Task description: Give back every record word for word, but keep the pictures out.
Top of Records to process
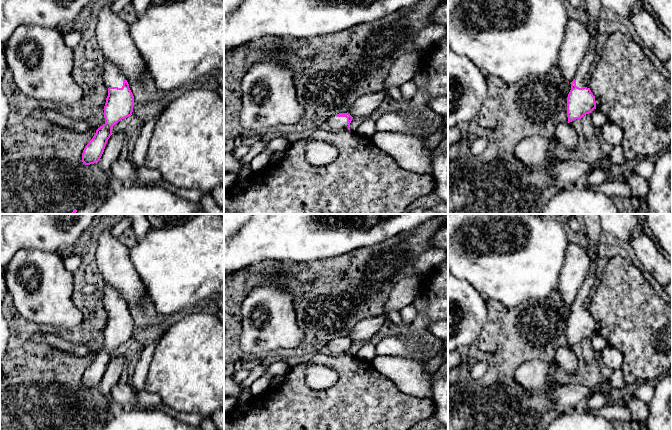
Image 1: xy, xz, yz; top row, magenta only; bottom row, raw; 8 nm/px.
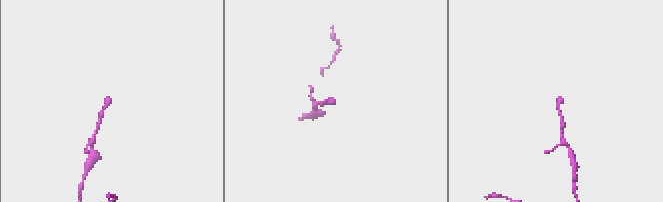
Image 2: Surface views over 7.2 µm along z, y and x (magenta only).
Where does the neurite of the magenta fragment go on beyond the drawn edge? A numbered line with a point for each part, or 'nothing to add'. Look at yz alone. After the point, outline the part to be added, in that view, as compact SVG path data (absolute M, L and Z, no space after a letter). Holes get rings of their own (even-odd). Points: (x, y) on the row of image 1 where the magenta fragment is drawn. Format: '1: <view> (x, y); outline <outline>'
1: yz (585, 67); outline M590 34L590 43L588 50L574 78L576 81L576 86L579 88L583 87L589 88L588 82L585 80L585 77L591 71L591 66L595 60L595 51L596 51L595 35Z

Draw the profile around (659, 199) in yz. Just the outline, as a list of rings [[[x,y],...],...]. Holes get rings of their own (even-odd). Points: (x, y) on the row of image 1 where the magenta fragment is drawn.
[[[672,148],[663,151],[654,164],[653,175],[648,180],[648,214],[672,214]]]

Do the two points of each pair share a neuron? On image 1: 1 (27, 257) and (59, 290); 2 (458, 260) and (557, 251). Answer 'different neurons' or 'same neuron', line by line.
1: same neuron
2: same neuron

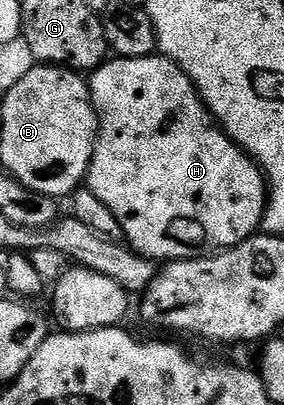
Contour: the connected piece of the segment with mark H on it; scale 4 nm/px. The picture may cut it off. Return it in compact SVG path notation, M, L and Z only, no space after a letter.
M153 54L146 58L112 58L95 69L90 76L90 91L92 105L96 107L98 117L98 139L96 152L92 155L92 165L88 167L86 186L106 206L110 206L110 214L118 218L124 231L124 240L139 256L157 262L171 262L174 260L194 260L197 256L215 254L226 248L233 248L243 240L249 240L257 235L258 229L264 223L264 206L266 203L266 177L260 171L260 165L244 151L240 145L235 144L224 129L217 124L208 107L204 105L190 78L180 67L163 54Z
Bottom of Records to process
Answer below:
Image 1: xy, xz, yz; top row, magenta only; bottom row, raw; 8 nm/px.
Image 2: Surface views over 7.2 µm along z, y and x (magenta only).
Where does the neurite of the magenta fragment go on beyond the drawn edge? A numbered line with a point for each part, or 'nothing to add'. Look at yz alone. After the point, outline the part to be added, in that view, as compact SVG path data (absolute M, L and Z, no space after a letter). Holes get rings of their own (even-odd). Points: (x, y) on the row of image 1 where the magenta fragment is drawn. Format: '1: <view> (x, y); outline <outline>'
1: yz (585, 67); outline M590 34L590 43L588 50L574 78L576 81L576 86L579 88L583 87L589 88L588 82L585 80L585 77L591 71L591 66L595 60L595 51L596 51L595 35Z

Draw the profile around (659, 199) in yz. Just the outline, as a list of rings [[[x,y],...],...]. Holes get rings of their own (even-odd). Points: (x, y) on the row of image 1 where the magenta fragment is drawn.
[[[672,148],[663,151],[654,164],[653,175],[648,180],[648,214],[672,214]]]

Do the two points of each pair share a neuron? On image 1: 1 (27, 257) and (59, 290); 2 (458, 260) and (557, 251). Answer 'different neurons' or 'same neuron', line by line.
1: same neuron
2: same neuron

Contour: the connected piece of the segment with mark H on it; scale 4 nm/px. The picture may cut it off. Return it in compact SVG path notation, M, L and Z only, no space after a letter.
M153 54L146 58L112 58L95 69L90 76L90 91L92 105L96 107L98 117L98 139L96 152L92 155L92 165L88 167L86 186L106 206L110 206L110 214L118 218L124 231L124 240L139 256L157 262L171 262L174 260L194 260L197 256L215 254L226 248L233 248L243 240L249 240L257 235L258 229L264 223L264 206L266 203L266 177L260 171L260 165L244 151L240 145L235 144L224 129L217 124L208 107L204 105L190 78L180 67L163 54Z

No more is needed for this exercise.